Die Logik des Marktes ist dafür recht einfach. Das Angebot steigt, und zugleich sinkt die Nachfrage. Entsprechend fallen die Kurse, und die Renditen steigen. Da Deutschland als Benchmark für die Eurozone dient, wäre ein Anstieg der Renditen in der gesamten Eurozone anzunehmen, mit den bekannten Folgen für die Fähigkeit der südeuropäischen Staaten ihre Schuldenberge zu sanieren. Nicht auszudenken, wenn ansteigende Zinsen die Solvenz dieser Staaten reduzierten und sich in der Folge, logisch, die Spreads ausweiten. Was für ein Schlamassel! Im Kern, aber, träfen höhere Zinsen die Konjunktur.

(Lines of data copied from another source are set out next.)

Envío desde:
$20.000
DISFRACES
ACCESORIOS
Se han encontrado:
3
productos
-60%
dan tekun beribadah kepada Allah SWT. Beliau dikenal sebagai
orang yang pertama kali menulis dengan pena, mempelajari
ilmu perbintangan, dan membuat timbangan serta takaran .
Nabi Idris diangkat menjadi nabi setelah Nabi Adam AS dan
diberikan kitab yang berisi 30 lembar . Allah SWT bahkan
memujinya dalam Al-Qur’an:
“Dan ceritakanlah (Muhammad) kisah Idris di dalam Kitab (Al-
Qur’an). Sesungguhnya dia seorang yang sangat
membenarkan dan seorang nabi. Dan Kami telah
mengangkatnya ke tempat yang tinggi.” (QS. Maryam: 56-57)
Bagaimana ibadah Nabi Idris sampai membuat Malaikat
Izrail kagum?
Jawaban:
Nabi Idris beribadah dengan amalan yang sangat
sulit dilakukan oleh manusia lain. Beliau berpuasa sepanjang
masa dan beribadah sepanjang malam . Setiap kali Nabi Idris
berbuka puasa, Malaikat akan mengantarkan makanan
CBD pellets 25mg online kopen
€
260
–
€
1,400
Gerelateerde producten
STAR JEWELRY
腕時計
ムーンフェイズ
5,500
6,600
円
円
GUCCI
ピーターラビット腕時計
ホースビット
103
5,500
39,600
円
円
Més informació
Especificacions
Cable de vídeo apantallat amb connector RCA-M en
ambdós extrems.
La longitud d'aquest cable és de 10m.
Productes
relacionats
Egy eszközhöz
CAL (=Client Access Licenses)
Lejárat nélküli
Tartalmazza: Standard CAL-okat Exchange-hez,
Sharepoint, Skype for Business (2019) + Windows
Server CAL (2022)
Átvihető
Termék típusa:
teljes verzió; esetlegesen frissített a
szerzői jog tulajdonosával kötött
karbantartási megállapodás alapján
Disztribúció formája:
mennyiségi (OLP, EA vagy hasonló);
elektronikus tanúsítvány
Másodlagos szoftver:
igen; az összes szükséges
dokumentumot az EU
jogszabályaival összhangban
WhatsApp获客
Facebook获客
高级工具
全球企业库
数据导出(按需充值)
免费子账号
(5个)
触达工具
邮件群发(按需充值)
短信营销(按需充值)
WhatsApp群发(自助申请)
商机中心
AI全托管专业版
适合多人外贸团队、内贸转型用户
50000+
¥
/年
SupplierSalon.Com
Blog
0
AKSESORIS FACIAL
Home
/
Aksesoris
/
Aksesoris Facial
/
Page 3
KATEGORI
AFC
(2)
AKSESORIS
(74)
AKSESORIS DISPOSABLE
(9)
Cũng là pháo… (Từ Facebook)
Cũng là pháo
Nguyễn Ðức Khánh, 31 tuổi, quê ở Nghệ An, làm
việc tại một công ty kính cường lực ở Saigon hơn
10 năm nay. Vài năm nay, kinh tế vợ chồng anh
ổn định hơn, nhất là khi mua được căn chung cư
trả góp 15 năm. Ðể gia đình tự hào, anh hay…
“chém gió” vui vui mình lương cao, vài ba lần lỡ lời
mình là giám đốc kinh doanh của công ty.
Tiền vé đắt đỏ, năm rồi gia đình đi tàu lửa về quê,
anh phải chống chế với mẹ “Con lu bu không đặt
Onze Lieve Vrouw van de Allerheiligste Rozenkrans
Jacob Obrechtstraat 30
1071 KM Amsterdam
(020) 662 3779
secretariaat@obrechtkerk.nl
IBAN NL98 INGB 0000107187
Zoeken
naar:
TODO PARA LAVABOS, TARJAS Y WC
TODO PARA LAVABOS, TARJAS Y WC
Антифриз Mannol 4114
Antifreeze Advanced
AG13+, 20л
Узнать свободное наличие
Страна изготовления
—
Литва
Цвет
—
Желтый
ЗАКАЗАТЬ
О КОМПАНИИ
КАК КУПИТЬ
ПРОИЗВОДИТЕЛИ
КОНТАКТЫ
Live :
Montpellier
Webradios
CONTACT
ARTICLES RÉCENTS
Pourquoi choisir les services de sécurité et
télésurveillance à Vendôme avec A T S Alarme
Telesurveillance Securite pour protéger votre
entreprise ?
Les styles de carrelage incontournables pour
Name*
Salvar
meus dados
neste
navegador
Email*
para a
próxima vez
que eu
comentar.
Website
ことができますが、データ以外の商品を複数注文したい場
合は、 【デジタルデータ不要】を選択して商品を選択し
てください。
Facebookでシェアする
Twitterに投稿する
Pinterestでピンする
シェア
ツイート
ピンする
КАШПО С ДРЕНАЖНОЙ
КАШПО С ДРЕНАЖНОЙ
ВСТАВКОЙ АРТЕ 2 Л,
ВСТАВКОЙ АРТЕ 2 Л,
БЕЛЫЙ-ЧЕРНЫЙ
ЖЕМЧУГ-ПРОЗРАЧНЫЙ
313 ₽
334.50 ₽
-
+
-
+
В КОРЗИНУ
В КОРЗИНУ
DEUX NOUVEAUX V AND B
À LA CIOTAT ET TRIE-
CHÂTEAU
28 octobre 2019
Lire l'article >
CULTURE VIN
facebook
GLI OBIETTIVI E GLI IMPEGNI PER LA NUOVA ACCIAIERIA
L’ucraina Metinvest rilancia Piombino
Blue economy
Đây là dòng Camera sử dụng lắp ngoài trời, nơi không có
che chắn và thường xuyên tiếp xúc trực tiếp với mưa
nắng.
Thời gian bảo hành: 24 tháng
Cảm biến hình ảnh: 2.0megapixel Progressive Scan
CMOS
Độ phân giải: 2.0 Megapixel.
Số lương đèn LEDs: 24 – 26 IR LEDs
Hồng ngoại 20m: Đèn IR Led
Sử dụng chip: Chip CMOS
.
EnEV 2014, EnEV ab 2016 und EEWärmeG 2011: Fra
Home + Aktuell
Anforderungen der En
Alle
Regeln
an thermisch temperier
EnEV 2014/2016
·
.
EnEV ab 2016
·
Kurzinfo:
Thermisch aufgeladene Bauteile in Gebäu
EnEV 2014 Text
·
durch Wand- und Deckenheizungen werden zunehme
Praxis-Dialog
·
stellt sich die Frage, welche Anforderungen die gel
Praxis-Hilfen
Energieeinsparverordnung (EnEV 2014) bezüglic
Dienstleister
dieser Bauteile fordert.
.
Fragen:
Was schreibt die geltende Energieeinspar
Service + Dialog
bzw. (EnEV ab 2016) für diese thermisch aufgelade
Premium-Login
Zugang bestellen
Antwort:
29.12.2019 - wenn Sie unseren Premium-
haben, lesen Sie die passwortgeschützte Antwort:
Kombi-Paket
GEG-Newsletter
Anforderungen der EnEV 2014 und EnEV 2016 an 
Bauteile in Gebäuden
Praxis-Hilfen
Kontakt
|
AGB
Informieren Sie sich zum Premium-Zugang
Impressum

Ein erneutes Aufflammen der Eurokrise und eine zinsinduzierte Konjunkturbremse können den Effekt eines Konjunkturpakets in sein Gegenteil verkehren. Wir geben zu, dass die Folgen nicht so stark sein müssen wie hier skizziert. Es wäre denkbar, dass der Markt auch ein um zehn Prozent höheres Angebot an Anleihen problemlos verdaut, und die Zinsen weiter fallen. Sollten Sie demnächst Teil einer Diskussion zu diesem Thema sein, fragen Sie die Befürworter der der Neuverschuldung einmal, welches dieser beiden Szenarien die eigenen Modelle einfließe. Auf die Antwort wären wir gespannt.